#### [Tasks]
1/ In the hugepage patch email, what does the --single-file option provide?
2/ Pick up the hugepage patch email after its last line and keep writing it.

#### [Source text]
[dpdk-dev] [PATCH v2 1/5] mem: add --single-file to create single mem-backed file

Yuanhan Liu yuanhan.liu at linux.intel.com
Mon Mar 7 14:13:22 CET 2016


CC'ed EAL hugepage maintainer, which is something you should do when
send a patch.

On Fri, Feb 05, 2016 at 07:20:24PM +0800, Jianfeng Tan wrote:
> Originally, there're two cons in using hugepage: a. needs root
> privilege to touch /proc/self/pagemap, which is a premise to
> alllocate physically contiguous memseg; b. possibly too many
> hugepage file are created, especially used with 2M hugepage.
> 
> For virtual devices, they don't care about physical-contiguity
> of allocated hugepages at all. Option --single-file is to
> provide a way to allocate all hugepages into single mem-backed
> file.
> 
> Known issue:
> a. single-file option relys on kernel to allocate numa-affinitive
> memory.
> b. possible ABI break, originally, --no-huge uses anonymous memory
> instead of file-backed way to create memory.

#### [Provided data]
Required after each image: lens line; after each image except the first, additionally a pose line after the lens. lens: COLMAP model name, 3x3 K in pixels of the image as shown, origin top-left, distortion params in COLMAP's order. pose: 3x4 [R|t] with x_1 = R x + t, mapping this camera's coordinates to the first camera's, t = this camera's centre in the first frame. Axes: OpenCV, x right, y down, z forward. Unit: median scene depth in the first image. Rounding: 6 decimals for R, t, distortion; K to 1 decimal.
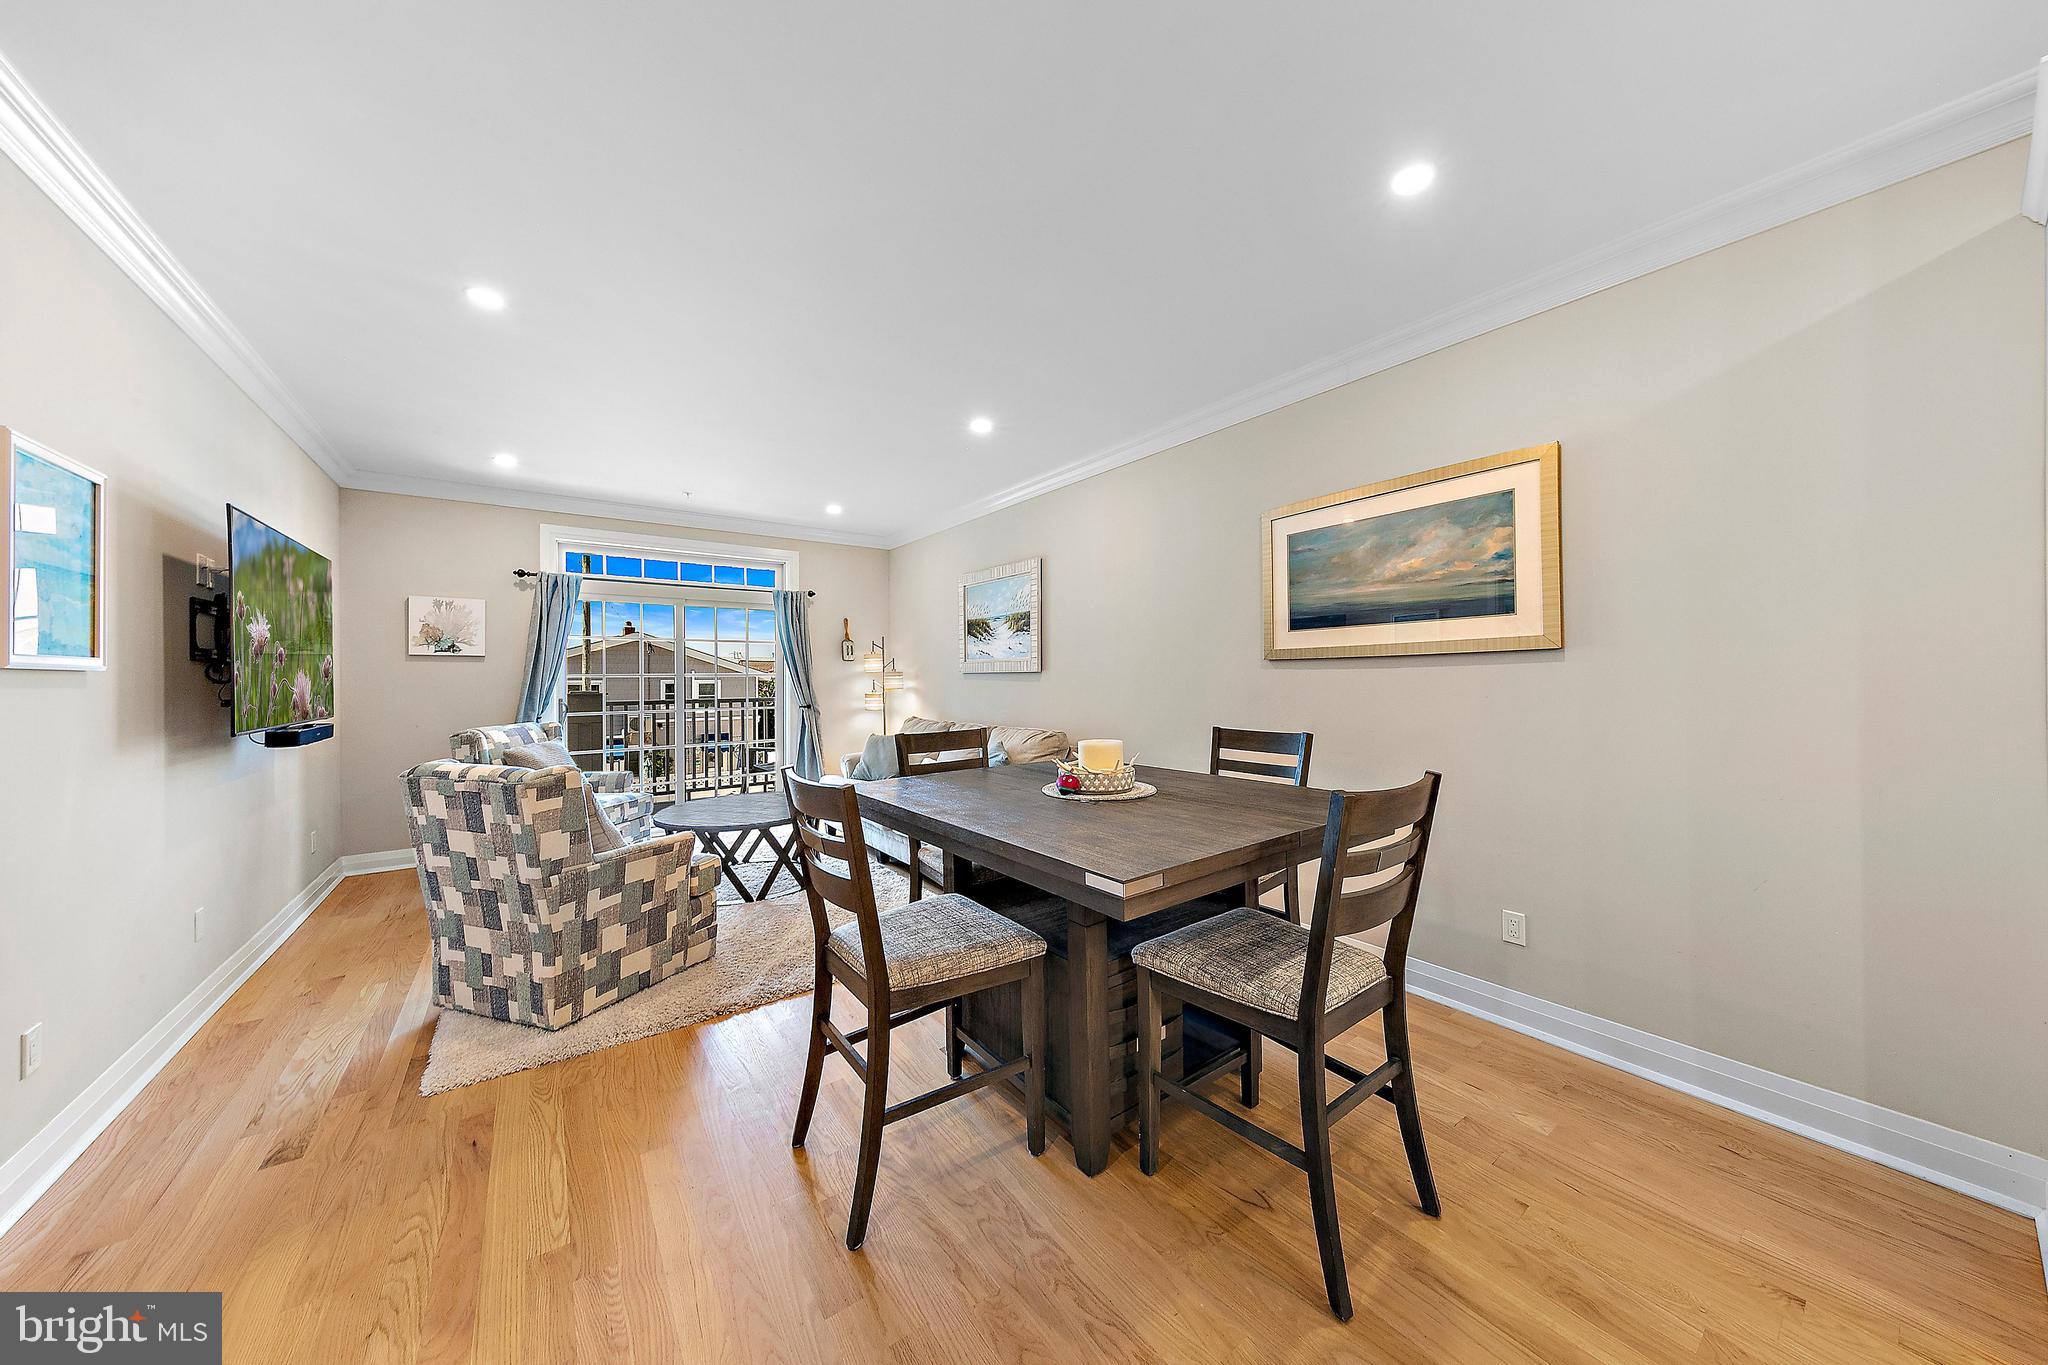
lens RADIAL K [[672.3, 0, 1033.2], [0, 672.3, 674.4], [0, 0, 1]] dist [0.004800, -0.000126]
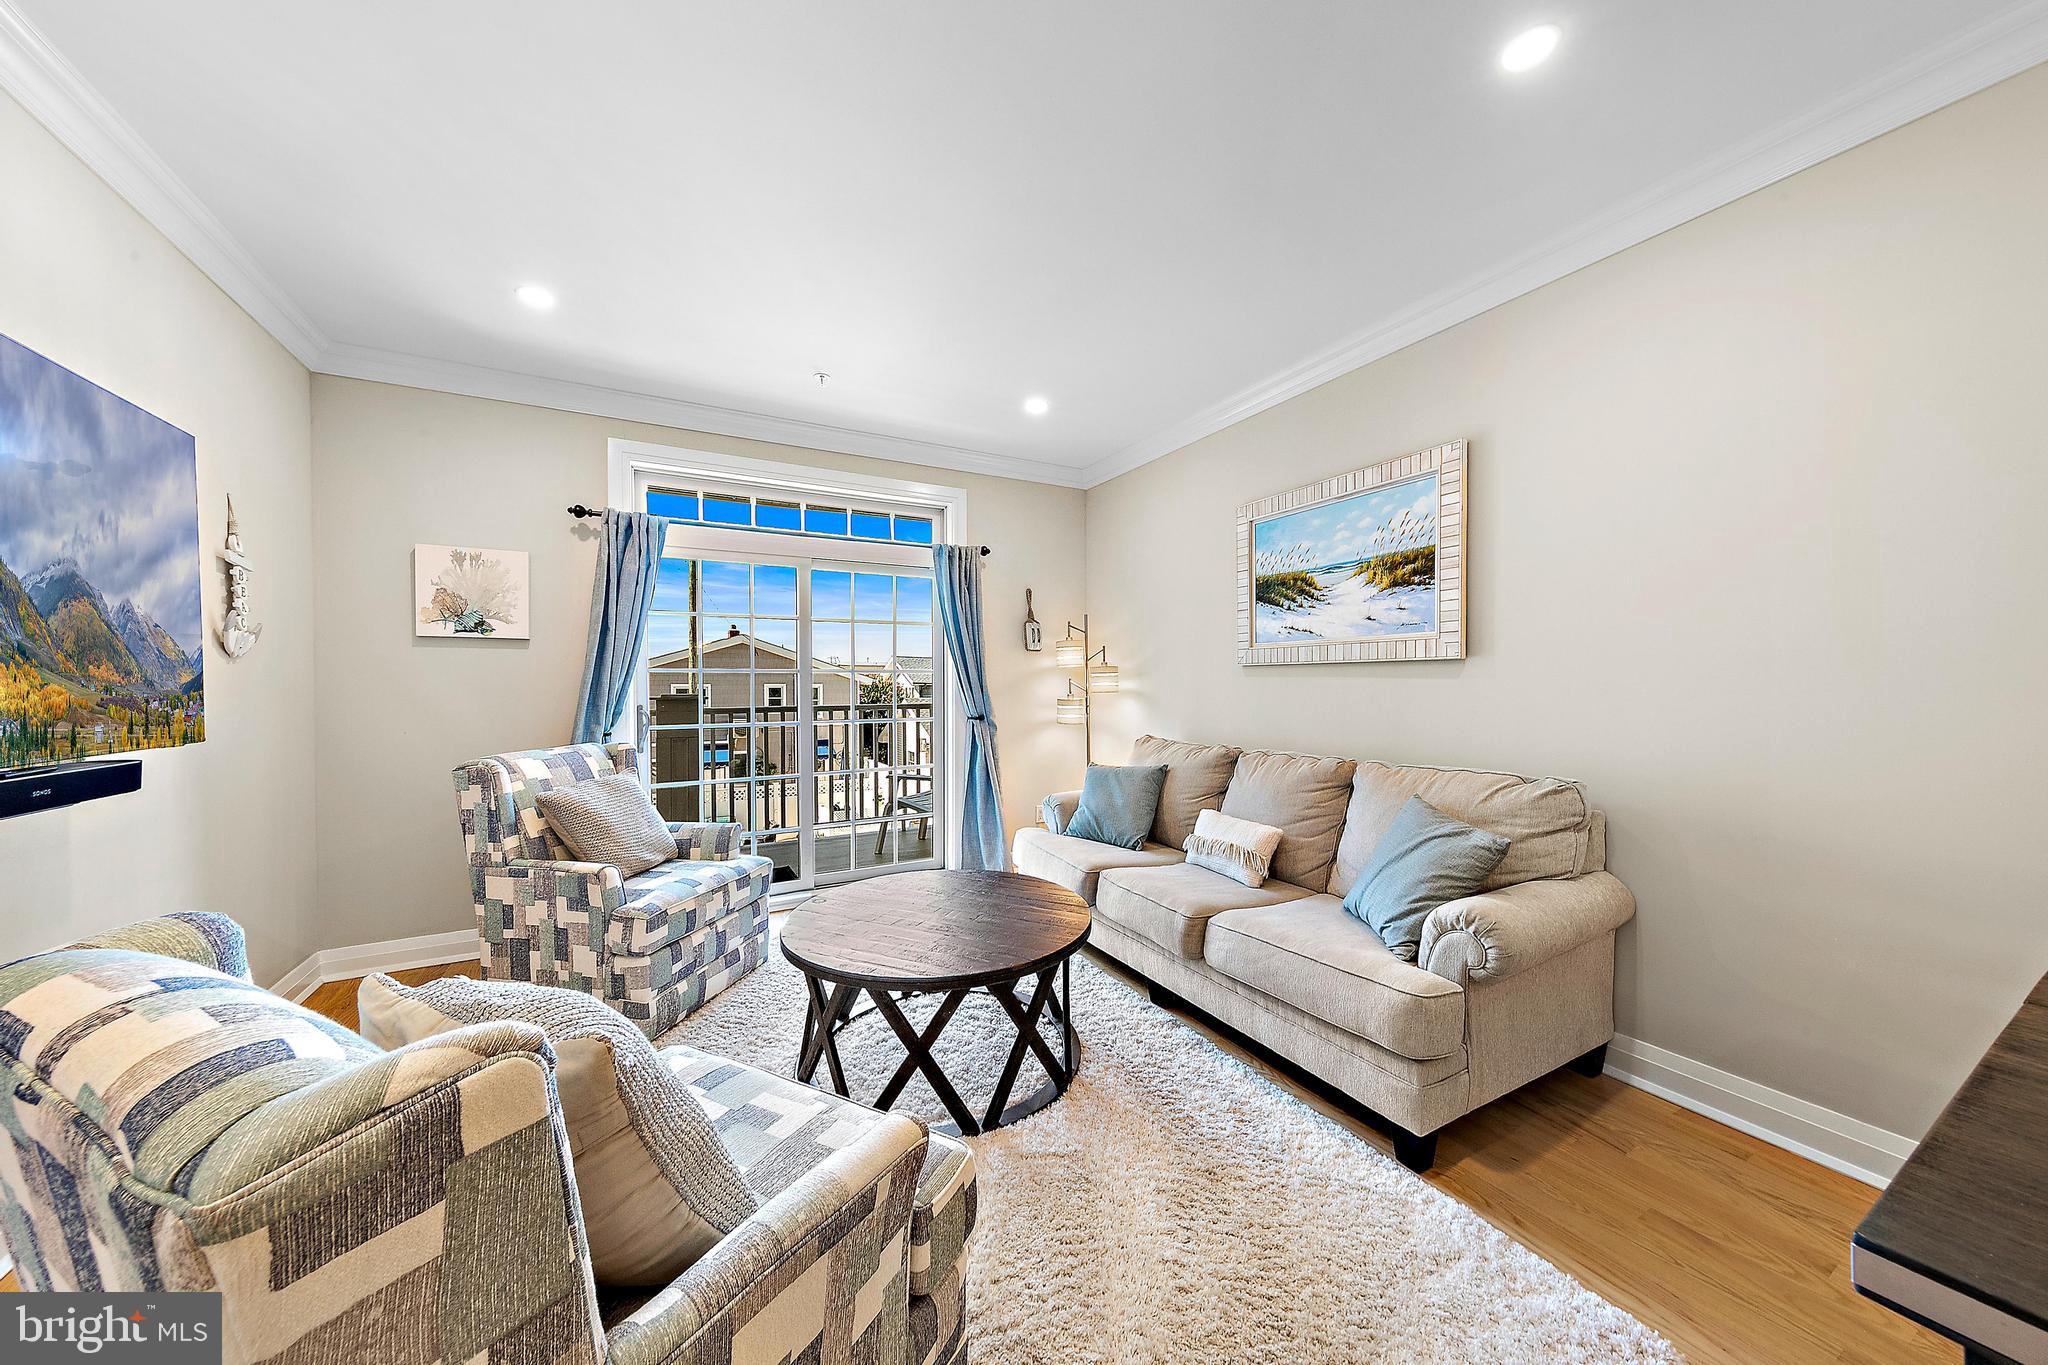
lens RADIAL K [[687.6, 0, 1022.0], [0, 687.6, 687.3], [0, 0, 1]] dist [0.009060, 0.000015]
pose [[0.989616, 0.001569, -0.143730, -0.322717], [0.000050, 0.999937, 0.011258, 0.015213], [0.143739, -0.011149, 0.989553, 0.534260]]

* * *

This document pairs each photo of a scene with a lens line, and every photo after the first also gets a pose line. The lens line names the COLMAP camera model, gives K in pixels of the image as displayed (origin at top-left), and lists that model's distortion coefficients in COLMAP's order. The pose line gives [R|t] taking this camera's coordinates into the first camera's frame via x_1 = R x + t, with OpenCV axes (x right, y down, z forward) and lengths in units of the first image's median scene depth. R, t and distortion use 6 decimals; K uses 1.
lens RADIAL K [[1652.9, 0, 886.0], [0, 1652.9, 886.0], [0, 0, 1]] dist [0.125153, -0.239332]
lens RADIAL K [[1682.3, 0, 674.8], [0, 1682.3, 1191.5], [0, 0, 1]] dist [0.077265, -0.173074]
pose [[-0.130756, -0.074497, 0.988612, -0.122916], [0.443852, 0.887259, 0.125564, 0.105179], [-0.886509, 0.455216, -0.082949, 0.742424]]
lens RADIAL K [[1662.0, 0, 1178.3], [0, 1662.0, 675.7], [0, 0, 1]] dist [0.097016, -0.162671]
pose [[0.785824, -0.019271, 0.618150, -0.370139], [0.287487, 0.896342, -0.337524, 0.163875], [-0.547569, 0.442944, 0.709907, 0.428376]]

#### [Responses in order]
1/ A way to allocate all hugepages into a single mem-backed file.

2/
> 
> Signed-off-by: Huawei Xie <huawei.xie at intel.com>
> Signed-off-by: Jianfeng Tan <jianfeng.tan at intel.com>
...
> @@ -956,6 +961,16 @@ eal_check_common_options(struct internal_config *internal_cfg)
>  			"be specified together with --"OPT_NO_HUGE"\n");
>  		return -1;
>  	}
> +	if (internal_cfg->single_file && internal_cfg->force_sockets == 1) {
> +		RTE_LOG(ERR, EAL, "Option --"OPT_SINGLE_FILE" cannot "
> +			"be specified together with --"OPT_SOCKET_MEM"\n");
> +		return -1;
> +	}
> +	if (internal_cfg->single_file && internal_cfg->hugepage_unlink) {
> +		RTE_LOG(ERR, EAL, "Option --"OPT_HUGE_UNLINK" cannot "
> +			"be specified together with --"OPT_SINGLE_FILE"\n");
> +		return -1;
> +	}

The two limitation doesn't make sense to me.

> diff --git a/lib/librte_eal/linuxapp/eal/eal_memory.c b/lib/librte_eal/linuxapp/eal/eal_memory.c
> index 6008533..68ef49a 100644
> --- a/lib/librte_eal/linuxapp/eal/eal_memory.c
> +++ b/lib/librte_eal/linuxapp/eal/eal_memory.c
> @@ -1102,20 +1102,54 @@ rte_eal_hugepage_init(void)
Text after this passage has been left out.